Your instructions: An exact copy of the listing below is needed, with no pictures in it.

Available data:
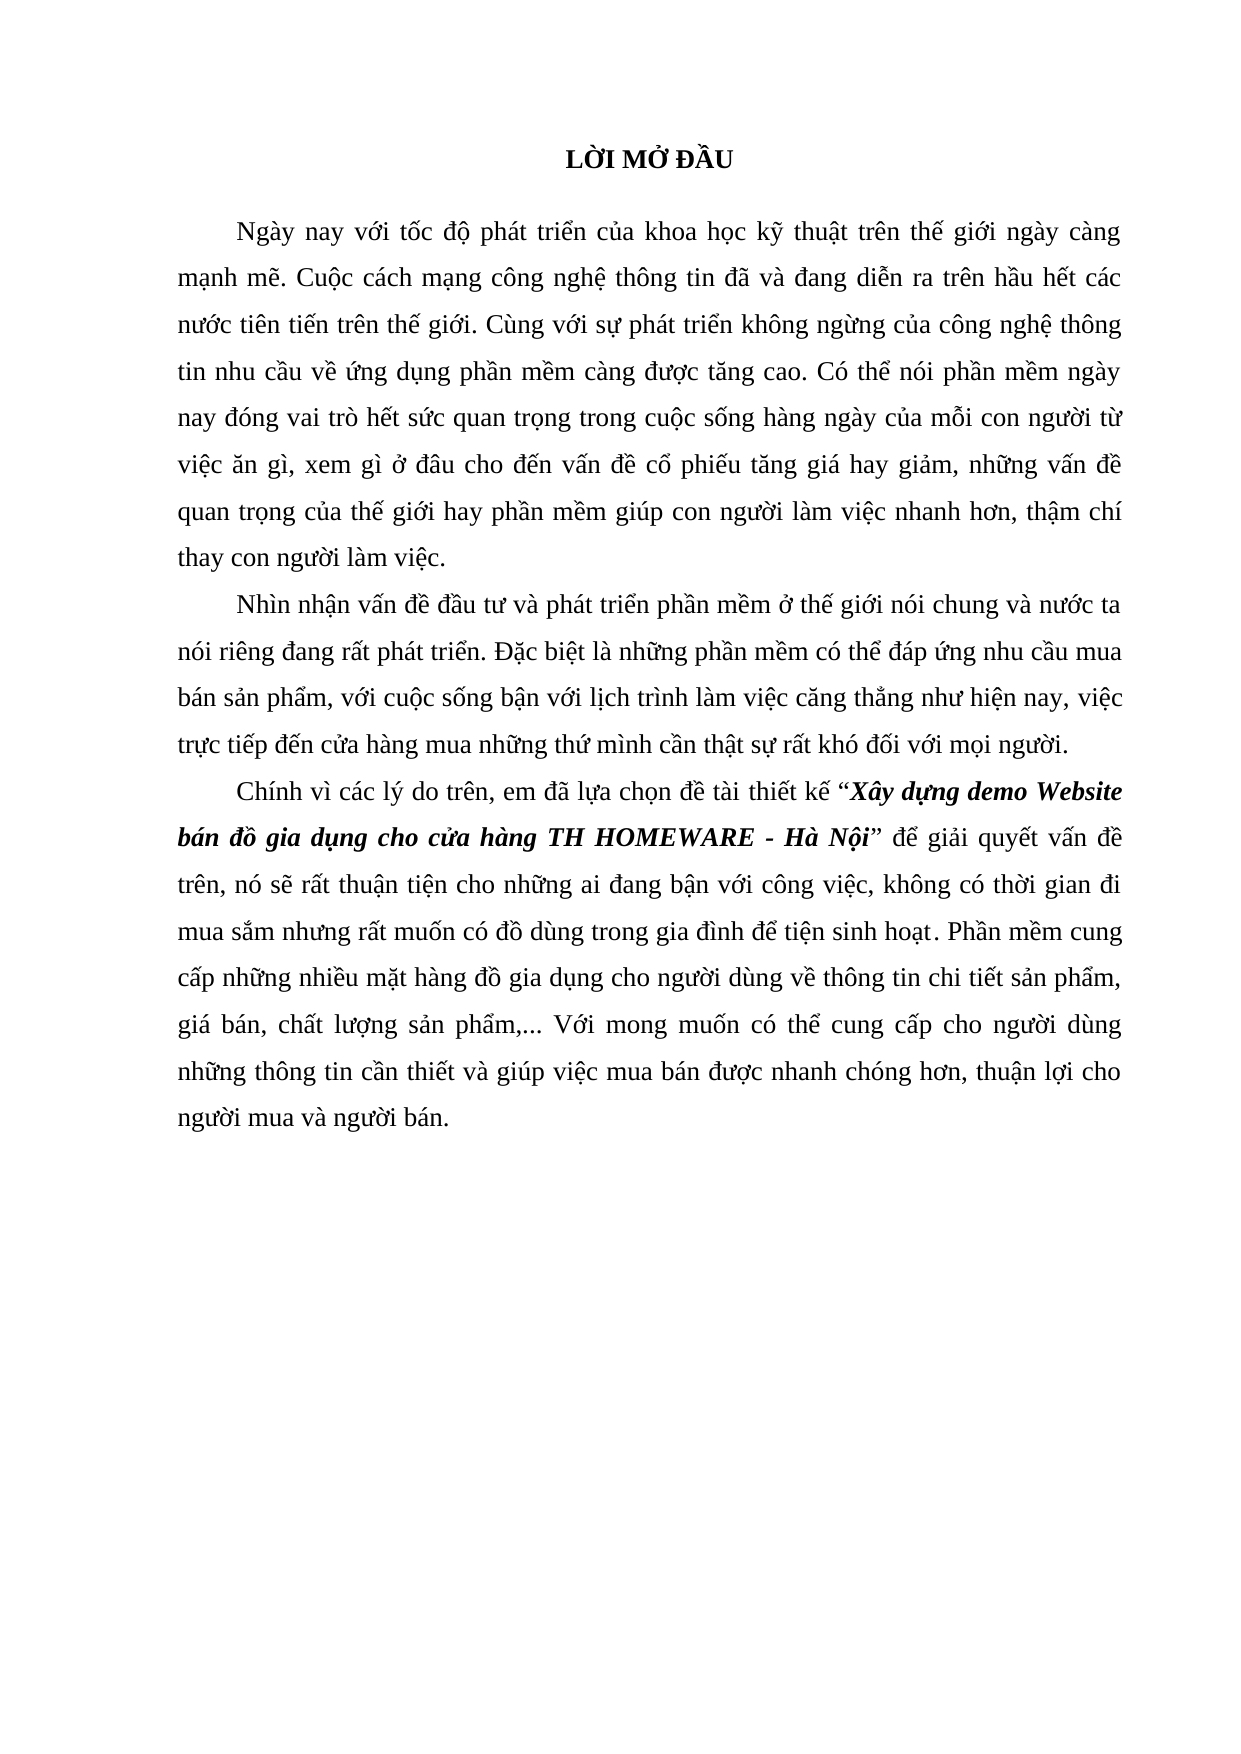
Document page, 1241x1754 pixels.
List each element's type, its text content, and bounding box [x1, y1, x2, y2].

text Chính vì các lý do trên, em đã lựa chọn đề tài thiết kế “Xây dựng demo Website bán đồ gia dụng cho cửa hàng TH HOMEWARE - Hà Nội” để giải quyết vấn đề trên, nó sẽ rất thuận tiện cho những ai đang bận với công việc, không có thời gian đi mua sắm nhưng rất muốn có đồ dùng trong gia đình để tiện sinh hoạt. Phần mềm cung cấp những nhiều mặt hàng đồ gia dụng cho người dùng về thông tin chi tiết sản phẩm, giá bán, chất lượng sản phẩm,... Với mong muốn có thể cung cấp cho người dùng những thông tin cần thiết và giúp việc mua bán được nhanh chóng hơn, thuận lợi cho người mua và người bán. [177, 775, 1123, 1133]
text Nhìn nhận vấn đề đầu tư và phát triển phần mềm ở thế giới nói chung và nước ta nói riêng đang rất phát triển. Đặc biệt là những phần mềm có thể đáp ứng nhu cầu mua bán sản phẩm, với cuộc sống bận với lịch trình làm việc căng thẳng như hiện nay, việc trực tiếp đến cửa hàng mua những thứ mình cần thật sự rất khó đối với mọi người. [177, 588, 1123, 759]
text LỜI MỞ ĐẦU [177, 143, 1122, 174]
text Ngày nay với tốc độ phát triển của khoa học kỹ thuật trên thế giới ngày càng mạnh mẽ. Cuộc cách mạng công nghệ thông tin đã và đang diễn ra trên hầu hết các nước tiên tiến trên thế giới. Cùng với sự phát triển không ngừng của công nghệ thông tin nhu cầu về ứng dụng phần mềm càng được tăng cao. Có thể nói phần mềm ngày nay đóng vai trò hết sức quan trọng trong cuộc sống hàng ngày của mỗi con người từ việc ăn gì, xem gì ở đâu cho đến vấn đề cổ phiếu tăng giá hay giảm, những vấn đề quan trọng của thế giới hay phần mềm giúp con người làm việc nhanh hơn, thậm chí thay con người làm việc. [177, 215, 1123, 573]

Your response:
Document page, 1241x1754 pixels.
List each element's type, its text content, and bounding box [x1, y1, x2, y2].

text Chính vì các lý do trên, em đã lựa chọn đề tài thiết kế “Xây dựng demo Website bán đồ gia dụng cho cửa hàng TH HOMEWARE - Hà Nội” để giải quyết vấn đề trên, nó sẽ rất thuận tiện cho những ai đang bận với công việc, không có thời gian đi mua sắm nhưng rất muốn có đồ dùng trong gia đình để tiện sinh hoạt. Phần mềm cung cấp những nhiều mặt hàng đồ gia dụng cho người dùng về thông tin chi tiết sản phẩm, giá bán, chất lượng sản phẩm,... Với mong muốn có thể cung cấp cho người dùng những thông tin cần thiết và giúp việc mua bán được nhanh chóng hơn, thuận lợi cho người mua và người bán. [177, 775, 1123, 1133]
text Nhìn nhận vấn đề đầu tư và phát triển phần mềm ở thế giới nói chung và nước ta nói riêng đang rất phát triển. Đặc biệt là những phần mềm có thể đáp ứng nhu cầu mua bán sản phẩm, với cuộc sống bận với lịch trình làm việc căng thẳng như hiện nay, việc trực tiếp đến cửa hàng mua những thứ mình cần thật sự rất khó đối với mọi người. [177, 588, 1123, 759]
text LỜI MỞ ĐẦU [177, 143, 1122, 174]
text Ngày nay với tốc độ phát triển của khoa học kỹ thuật trên thế giới ngày càng mạnh mẽ. Cuộc cách mạng công nghệ thông tin đã và đang diễn ra trên hầu hết các nước tiên tiến trên thế giới. Cùng với sự phát triển không ngừng của công nghệ thông tin nhu cầu về ứng dụng phần mềm càng được tăng cao. Có thể nói phần mềm ngày nay đóng vai trò hết sức quan trọng trong cuộc sống hàng ngày của mỗi con người từ việc ăn gì, xem gì ở đâu cho đến vấn đề cổ phiếu tăng giá hay giảm, những vấn đề quan trọng của thế giới hay phần mềm giúp con người làm việc nhanh hơn, thậm chí thay con người làm việc. [177, 215, 1123, 573]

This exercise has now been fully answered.